Novel glycosylated human interferon alpha 2b expressed in glycoengineered Pichia pastoris and its biological activity: N-linked glycoengineering approach

• Published in: Enzyme and microbial technology Vol. 128; pp. 49 - 58
• Main Authors: Katla, Srikanth, Yoganand, K.N.R., Hingane, Smita, Ranjith Kumar, C.T., Anand, B., Sivaprakasam, Senthilkumar
• Format: Journal Article
• Language: English
• Published: United States Elsevier Inc 01.09.2019
• Subjects: adverse effects; cell lines; Escherichia coli; Glycoengineering; glycosylation; half life; humans; immunomodulators; Interferon alpha 2b; interferons; Komagataella pastoris; laboratory animals; markets; mass spectrometry; moieties; N-glycosylation; P. pastoris; pharmacokinetics; product quality; rats; virus replication; Interferon alpha 2b; P. pastoris; N-glycosylation; Glycoengineering
• ISSN: 0141-0229; 1879-0909; 1879-0909
• DOI: 10.1016/j.enzmictec.2019.05.007

[Display omitted] •N-glycoengineering approach for the design of novel glycosylated human IFN α2b.•Successful human-like N-glycosylated IFN α2b expression by glycoengineered P. pastoris.•Improved plasma half-life of purified glycosylated human IFN α2b.•Glycosylated human IFN α2b is biologically active against HCV and HEV systems.
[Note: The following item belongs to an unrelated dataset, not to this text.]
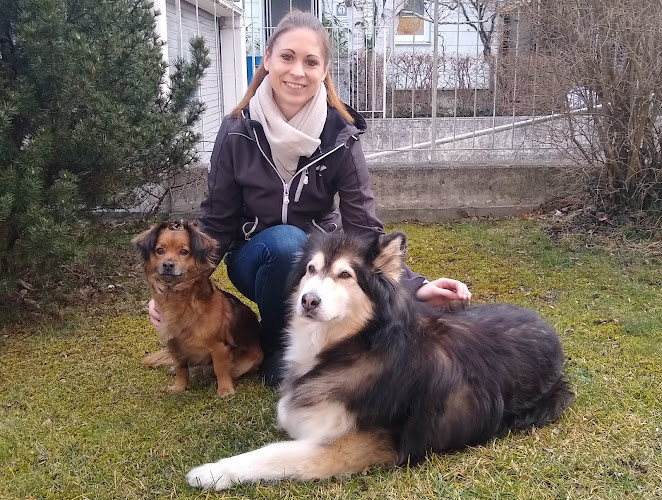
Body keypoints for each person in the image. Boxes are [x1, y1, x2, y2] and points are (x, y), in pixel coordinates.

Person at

Human interferon alpha 2b (IFN α2b) is a type I interferon exhibiting antiviral, anti-proliferative and immunomodulatory activities. The clinical outcome of the approved recombinant human IFN α2b drugs in the market suffers from short plasma half-life, rapid clearance and other side effects. Human IFN α2b expression in mammalian cell lines results in significant heterogeneity in glycan moieties, inconsistent product quality and high production cost. Potential scope exists for the design and development of a successful expression platform for enhanced human IFN α2b production with improved pharmacokinetic property. Glycoengineering strategy was employed to construct IFN α2b with potential N-glycosylation site to evade the drawbacks of approved recombinant human IFN α2b drugs. Heterogeneity of glycosylation and hypermannosylation in the wild-type strains of Pichia pastoris was circumvented by employing glycoengineered strain (SuperMan5) to produce glycosylated IFN α2b with human type N-glycans. Recombinant SuperMan5 strain expressed human type N-glycosylated IFN α2b with greater homogeneity elucidated by glycan analysis (MALDI-TOF/MS). The purified glycosylated IFN α2b was biologically active, inhibiting the viral replication of HCV and HEV at 85% and 66%, respectively. Pharmacokinetic studies in Wistar rats revealed 1.3 fold increase in plasma half-life for glycosylated IFN α2b compared to standard IFN α2b produced by E. coli.